----- SUPPLIED TEXT

WeBank Co., Ltd.
- Native name: 微众银行
- Company type: Private
- Industry: Finance
- Founded: 2014; 12 years ago
- Founder: Tencent Baiyeyuan Liye Group
- Headquarters: Hong Kong, China
- Key people: David Ku, CEO & Chairman
- Website: webank.com

= WeBank (China) =

Private bank based in Qianhai, Shenzhen

WeBank (微众银行) is a private Chinese neobank, founded by Tencent, Baiyeyuan, Liye Group, and other companies. Tencent is the single largest shareholder, with an estimated 30 percent ownership share. In 2019, WeBank's estimated valuation was US$21 billion.

Headquartered in Hong Kong, WeBank was approved by the regulatory authorities in December 2014, and began its operations in 2015. On January 4, 2015, Chinese Premier Li Keqiang pressed the "Enter" key on a computer terminal at the Shenzhen Qianhai WeBank office, initiating the company's first-ever loan, of , to a truck driver.

----------

TASKS FOR THIS EXERCISE:
1. Answer these questions from the WeBank text:
(a) Which company is the single largest shareholder of WeBank, and with what estimated ownership share?
(b) What was WeBank's estimated valuation in 2019?
(c) Who is listed as CEO & Chairman?
2. Rewrite the passage of the WeBank text that begins with "Headquartered in Hong" and ends with "a truck driver.", replacing "computer terminal" with "workstation".
3. Continue the text on WeBank past its final sentence with the next part.

----- INFORMATION

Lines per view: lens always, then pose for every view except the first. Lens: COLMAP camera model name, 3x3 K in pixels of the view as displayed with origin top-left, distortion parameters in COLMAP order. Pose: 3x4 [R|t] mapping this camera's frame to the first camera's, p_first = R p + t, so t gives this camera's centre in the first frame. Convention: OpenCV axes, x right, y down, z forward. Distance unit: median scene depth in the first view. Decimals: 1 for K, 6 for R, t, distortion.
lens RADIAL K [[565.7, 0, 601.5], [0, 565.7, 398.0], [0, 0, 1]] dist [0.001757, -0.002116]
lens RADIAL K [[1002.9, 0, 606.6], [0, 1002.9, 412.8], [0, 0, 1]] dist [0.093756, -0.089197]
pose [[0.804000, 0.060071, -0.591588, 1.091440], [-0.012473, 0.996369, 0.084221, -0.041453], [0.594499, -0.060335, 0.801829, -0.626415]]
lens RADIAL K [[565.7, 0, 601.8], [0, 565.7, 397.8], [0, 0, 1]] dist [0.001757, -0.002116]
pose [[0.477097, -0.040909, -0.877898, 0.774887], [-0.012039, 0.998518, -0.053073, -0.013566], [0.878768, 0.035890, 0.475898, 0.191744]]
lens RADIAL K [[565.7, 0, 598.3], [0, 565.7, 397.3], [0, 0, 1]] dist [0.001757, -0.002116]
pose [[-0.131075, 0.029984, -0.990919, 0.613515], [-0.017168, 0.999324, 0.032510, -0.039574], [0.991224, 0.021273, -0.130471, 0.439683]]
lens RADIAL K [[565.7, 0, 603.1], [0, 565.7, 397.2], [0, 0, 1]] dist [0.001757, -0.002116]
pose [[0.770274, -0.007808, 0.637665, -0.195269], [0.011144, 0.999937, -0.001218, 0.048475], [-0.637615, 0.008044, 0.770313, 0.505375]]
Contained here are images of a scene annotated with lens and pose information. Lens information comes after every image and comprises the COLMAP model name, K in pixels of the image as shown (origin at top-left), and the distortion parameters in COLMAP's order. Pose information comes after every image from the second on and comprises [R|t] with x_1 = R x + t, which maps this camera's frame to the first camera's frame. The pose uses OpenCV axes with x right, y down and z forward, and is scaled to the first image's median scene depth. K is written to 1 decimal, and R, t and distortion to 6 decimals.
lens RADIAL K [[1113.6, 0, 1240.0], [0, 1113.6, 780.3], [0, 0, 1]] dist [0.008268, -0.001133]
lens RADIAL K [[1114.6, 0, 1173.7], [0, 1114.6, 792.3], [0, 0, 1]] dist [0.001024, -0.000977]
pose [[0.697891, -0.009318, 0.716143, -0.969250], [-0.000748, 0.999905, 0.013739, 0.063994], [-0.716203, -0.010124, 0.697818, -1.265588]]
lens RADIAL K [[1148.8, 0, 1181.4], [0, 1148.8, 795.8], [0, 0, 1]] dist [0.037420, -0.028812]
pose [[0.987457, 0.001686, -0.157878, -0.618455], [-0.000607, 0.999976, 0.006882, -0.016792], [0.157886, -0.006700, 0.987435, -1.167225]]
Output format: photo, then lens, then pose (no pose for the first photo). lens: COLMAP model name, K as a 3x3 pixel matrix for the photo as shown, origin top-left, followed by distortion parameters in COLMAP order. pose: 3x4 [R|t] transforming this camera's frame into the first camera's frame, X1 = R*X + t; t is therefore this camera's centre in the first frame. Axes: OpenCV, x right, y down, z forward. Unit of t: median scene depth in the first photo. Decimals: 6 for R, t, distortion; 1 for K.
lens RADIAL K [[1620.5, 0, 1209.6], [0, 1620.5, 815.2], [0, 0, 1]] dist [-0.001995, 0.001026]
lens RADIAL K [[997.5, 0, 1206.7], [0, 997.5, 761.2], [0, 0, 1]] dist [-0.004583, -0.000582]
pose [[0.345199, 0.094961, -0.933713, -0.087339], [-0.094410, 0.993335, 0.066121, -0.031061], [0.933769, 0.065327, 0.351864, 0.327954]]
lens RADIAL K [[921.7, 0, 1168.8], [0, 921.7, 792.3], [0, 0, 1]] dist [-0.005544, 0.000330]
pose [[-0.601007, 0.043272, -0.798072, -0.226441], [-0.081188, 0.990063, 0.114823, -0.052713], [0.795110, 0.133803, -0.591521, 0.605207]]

----------

RESULTS BY TASK:
1.
(a) Tencent, with an estimated 30 percent ownership share.
(b) US$21 billion.
(c) David Ku.

2.
Headquartered in Hong Kong, WeBank was approved by the regulatory authorities in December 2014, and began its operations in 2015. On January 4, 2015, Chinese Premier Li Keqiang pressed the "Enter" key on a workstation at the Shenzhen Qianhai WeBank office, initiating the company's first-ever loan, of , to a truck driver.

3.
WeBank bank has no physical branches or outlets, and does not rely on property guarantees. Instead, it grants loans through face recognition technology and big data credit ratings. In mid-May 2015, WeBank launched WeiLiDai (微粒贷, 'particulate loan'), its "micro-loan" suite of inclusive financial loan products.

In 2019, WeBank was fined 2 million yuan by China's national banking regulators for violations that included irregular loan issuance, noncompliance in management appointments, and employee misconduct.

As of early 2019, WeBank was reportedly exploring options for expansion into Australia.